At the moment is making an oak and slate coffee table to echo the wood burner fireplace in the main lounge

Again reclaimed oak from a old oak table , holes are filled with dowels which i love 

Our house has been lived in, not so much now with just the two of us 

But our kids and the older grandkids are fiercely protective of it 

Any mention of selling upsets them

It’s where they grew up , even the “three originals” grandkids mostly grew up living in this house with us

Even Dorothy’s, furniture which we brought here so she still had possessions from her home when she moved into a care home, and still visited and stayed at weekends with us 

Remains here

Hopefully we’ve absorbed the old with the new 

But we are not fashion designers 

Just memory collectors 

The plaque “Megan Moon “ remains on the door of her old bedroom , the name on her nursery peg , she’s 25 now and 

She’s taken a new bedroom when she stays 

Other grandkids claim her old bedroom now, although less and less 

And as I get older maybe that’s for the best 

Young Albert is here almost daily, along with Winston his dog 

He’s dropped out of college , but we wait for him to find his way forward , and he will, he’s considerate and kind by nature and intelligent 

And the wood Albert collects is no longer free 

We pay young Albert well to chop and store it 

It’s one way of giving him money for his designer clothes 

And he can paint a ceiling without need for ladders 

So that’s a bonus

Sandra


----------



## JanHank (Mar 29, 2015)

He didn't make the centre lights Sandra, and the wall lights, some he altered the rest he made, all of the wall plates (for the want of a better word) and the ceiling plates he made.
Our bed he made from larch that started off as a fence :grin2:
Although he was a precision engineer and used metal he loves working with wood and has a lot of wood work equipment.
He's just made a handy little shelf over the fridge in the Navajo.:smile2:
How about a picture of Alberts handy work. The table looks as if it could hold a banquet :grin2:


----------



## aldra (Jul 2, 2009)

Well it could

Once upon a time Jan

And not that long ago 

But I grew tired and arguements /debates increased 

And I could no longer meet them all

And when all else failed 

It seemed it was always us to blame with some of them 

We had raised their kids , stolen them, no mention that they had needed us at the time 

Short memories 

Payed those same kids through university, didn’t need to , they could have got a “little job”we were told 

A little job that payed them £60-80 a week term time 

To pay for accommodation and inbetween they could study 

Fortunately we don’t give a dam 

And we are not losing any of them

Kids or grandkids soon 

Maybe because Albert remains the Alfa Mayo 

A gentle giant, much respected by his family 

And me a good cook 

When in doubt

Feed them

Sandra


----------



## aldra (Jul 2, 2009)

Here you go Jan

The mirror and fireplace were made from a old library islandshelving unit 

Sandra


----------



## JanHank (Mar 29, 2015)

aldra said:


> Here you go Jan
> 
> The mirror and fireplace were made from a old library islandshelving unit
> 
> Sandra


Blank space here :frown2:


----------



## aldra (Jul 2, 2009)

Oops forgot the photos :nerd:


----------



## JanHank (Mar 29, 2015)

If Hans had made those he would have done a bit of fancy work.
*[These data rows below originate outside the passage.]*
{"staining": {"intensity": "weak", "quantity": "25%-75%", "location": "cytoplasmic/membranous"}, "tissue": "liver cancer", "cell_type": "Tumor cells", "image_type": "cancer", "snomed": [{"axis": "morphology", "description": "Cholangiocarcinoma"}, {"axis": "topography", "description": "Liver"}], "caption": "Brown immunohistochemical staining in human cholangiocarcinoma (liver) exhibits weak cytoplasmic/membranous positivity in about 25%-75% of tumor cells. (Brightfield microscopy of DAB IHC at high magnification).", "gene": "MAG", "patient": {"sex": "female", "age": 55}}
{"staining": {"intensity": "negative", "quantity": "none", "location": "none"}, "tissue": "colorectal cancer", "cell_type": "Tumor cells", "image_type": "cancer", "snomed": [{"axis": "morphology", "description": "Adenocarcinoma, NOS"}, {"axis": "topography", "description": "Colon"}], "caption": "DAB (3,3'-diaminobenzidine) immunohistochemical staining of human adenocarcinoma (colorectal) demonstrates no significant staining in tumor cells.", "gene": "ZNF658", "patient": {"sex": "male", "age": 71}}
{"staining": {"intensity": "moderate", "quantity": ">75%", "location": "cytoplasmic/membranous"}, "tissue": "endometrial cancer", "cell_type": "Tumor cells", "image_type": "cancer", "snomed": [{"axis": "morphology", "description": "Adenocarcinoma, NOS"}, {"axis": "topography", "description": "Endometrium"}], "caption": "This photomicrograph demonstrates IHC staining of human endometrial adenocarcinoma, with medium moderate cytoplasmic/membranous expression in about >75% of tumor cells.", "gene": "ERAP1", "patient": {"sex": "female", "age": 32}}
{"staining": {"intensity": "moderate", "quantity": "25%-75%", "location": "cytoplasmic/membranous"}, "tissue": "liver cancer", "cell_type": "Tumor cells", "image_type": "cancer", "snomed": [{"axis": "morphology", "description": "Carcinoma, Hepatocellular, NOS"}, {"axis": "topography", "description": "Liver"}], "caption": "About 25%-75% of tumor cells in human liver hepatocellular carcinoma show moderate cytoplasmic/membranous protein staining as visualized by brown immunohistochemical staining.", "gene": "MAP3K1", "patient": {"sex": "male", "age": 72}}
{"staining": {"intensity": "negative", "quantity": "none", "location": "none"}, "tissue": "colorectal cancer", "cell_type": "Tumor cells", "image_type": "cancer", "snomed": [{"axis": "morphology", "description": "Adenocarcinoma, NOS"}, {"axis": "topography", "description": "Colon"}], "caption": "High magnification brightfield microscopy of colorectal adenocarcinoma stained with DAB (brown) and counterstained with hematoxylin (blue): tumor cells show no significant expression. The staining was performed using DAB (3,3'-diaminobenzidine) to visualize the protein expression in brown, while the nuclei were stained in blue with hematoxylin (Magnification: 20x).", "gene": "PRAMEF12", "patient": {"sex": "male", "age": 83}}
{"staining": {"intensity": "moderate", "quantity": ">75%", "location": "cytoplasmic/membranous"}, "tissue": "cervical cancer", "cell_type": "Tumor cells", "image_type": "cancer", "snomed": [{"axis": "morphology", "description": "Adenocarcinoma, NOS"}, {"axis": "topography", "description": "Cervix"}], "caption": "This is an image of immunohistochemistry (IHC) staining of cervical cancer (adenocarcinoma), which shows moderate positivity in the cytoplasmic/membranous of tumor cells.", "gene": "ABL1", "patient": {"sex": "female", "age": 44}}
Our house is full of wooden furniture, doors,_ I don't know what the upright post are called in English, here its called_ Fackwerk. Hans didn't make everything, but what he didn't make was done under his instructions. He did do the Fackwerk /posts.
He has all the machinery, lathe and triton router, table, saws, loads of stuff, not much he hasn't got really and of course *me*.:grin2:
He hasn't made much without consulting me and with my help even if it was just to balance the end, of the wood>


----------



## raynipper (Aug 4, 2008)

Very ornate Jan. Personally I have never been good at woodwork or carpentry. Mechanics and electrical was always my forte.
Now I have about 7 mechanical toolboxes and 3 electrical ones. Big mistake as what I need is always in the other box.


Ray.


----------



## aldra (Jul 2, 2009)

JanHank said:


> If Hans had made those he would have done a bit of fancy work.
> 
> Our house is full of wooden furniture, doors,_ I don't know what the upright post are called in English, here its called_ Fackwerk. Hans didn't make everything, but what he didn't make was done under his instructions. He did do the Fackwerk /posts.
> He has all the machinery, lathe and triton router, table, saws, loads of stuff, not much he hasn't got really and of course *me*.:grin2:
> He hasn't made much without consulting me and with my help even if it was just to balance the end, of the wood>


Well we like simple

I like simple plus , I love the plugs, he makes them and then sands them down

I love oak

The new coffee table will use oak plugs as a feature

Where they were needed, and will be artificially created were they weren't

He built a magnificent Welsh dresser

Our daughter has it now

It was part of our kitchen

Before we redisigned it

It's brilliant in hers

An 8ft work of art

Sandra


----------



## JanHank (Mar 29, 2015)

But of course you like what you have, what a boring world it would be if we all liked the same things and agreed on everything.:grin2:


----------



## aldra (Jul 2, 2009)

And of course it depends on the style of the house Jan 

Sandra


----------